Я репетировал свой доклад перед девушками. Они находились под впечатлением, хотя большая часть того, что я говорил, не задерживалась в их головах. Отдельные фрагменты выступления я проверял на Коле, который заметил, что я рассуждаю «блестяще», и радостно смеялся, слушая, как я разъясняю научные теории. Я писал письма домой, обещая, что вскоре будут хорошие новости. Написал дяде Сене о том, что у него есть племянник, которым он вскоре сможет с полным основанием гордиться. Домовладелице и ее дочерям я казался, по их словам, невыносимым, потому что моя самоуверенность стала просто чрезмерной. Я думаю, что они предпочитали более застенчивого Дмитрия Митрофановича, только приехавшего в Санкт-Петербург. По мере того как приближался день итогового экзамена, я становился все более возбужденным. Окна в конках к тому времени покрылись изнутри льдом толщиной в полдюйма. Стало настолько холодно, что длинные сосульки свисали с крыши у меня над головой, но я едва замечал их. Я представлял, как обращусь к профессорам и экзаменационной комиссии, как однокашники будут удивленно слушать меня и вскакивать с мест, внезапно понимая смысл моих речей.
В первые дни экзаменующиеся просто встречались с профессорами и отвечали на простые вопросы. Я тщательно продумывал свои ответы, намекая на то, что мои знания выходят далеко за пределы программных требований. К середине испытаний я включал в свои ответы все больше информации, как бы случайно намекая на некоторые современные изобретения, на определенные материалы и фабрики, на результаты новейших исследований и продвинутые теории. В последний день, когда настала моя очередь защищать диссертацию перед всем институтом в большом зале, я решил отбросить все ограничения. Я научился, подобно многим в то время, вводить кокаин внутривенно. Я ввел себе большую дозу незадолго до того, как сел в трамвай. К тому времени, как я достиг политехнического, ни холод, ни беспокойные взгляды товарищей меня ничуть не волновали. Я был готов ко всему. Помню, что расстегнул пальто, пересекая скрытый туманом внутренний двор по пути к главному залу, демонстрируя презрение к погоде, да и ко всему остальному тоже.

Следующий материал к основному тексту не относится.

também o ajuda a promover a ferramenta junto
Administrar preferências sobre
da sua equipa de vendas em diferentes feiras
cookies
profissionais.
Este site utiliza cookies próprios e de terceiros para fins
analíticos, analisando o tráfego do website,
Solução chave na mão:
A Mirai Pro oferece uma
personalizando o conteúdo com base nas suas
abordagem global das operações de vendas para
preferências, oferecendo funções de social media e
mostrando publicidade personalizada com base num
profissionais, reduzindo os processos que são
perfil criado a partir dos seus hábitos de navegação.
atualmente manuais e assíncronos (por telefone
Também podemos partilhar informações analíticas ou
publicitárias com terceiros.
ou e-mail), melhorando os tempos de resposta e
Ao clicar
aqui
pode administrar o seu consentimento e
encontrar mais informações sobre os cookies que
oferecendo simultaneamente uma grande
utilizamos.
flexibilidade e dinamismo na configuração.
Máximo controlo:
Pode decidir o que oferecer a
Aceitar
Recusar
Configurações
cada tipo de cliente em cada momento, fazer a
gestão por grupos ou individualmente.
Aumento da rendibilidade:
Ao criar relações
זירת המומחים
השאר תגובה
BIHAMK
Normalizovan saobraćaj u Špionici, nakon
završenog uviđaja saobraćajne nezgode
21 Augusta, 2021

Я проявлял нетерпение (это заметили даже некоторые экзаменаторы), пока четверо других студентов делали нелепые, неуверенные доклады по незначительным техническим вопросам. Потом наконец произнесли мое имя, и я шагнул на возвышение, на котором за овальным столом сидели все сотрудники и руководители политехнического. Над их головами висел большой портрет милосердного царя Николая; передо мной собрались студенты. Было заметно, что некоторые из них посмеиваются и перешептываются, глядя на меня. Я мог одним суровым взглядом легко успокоить их.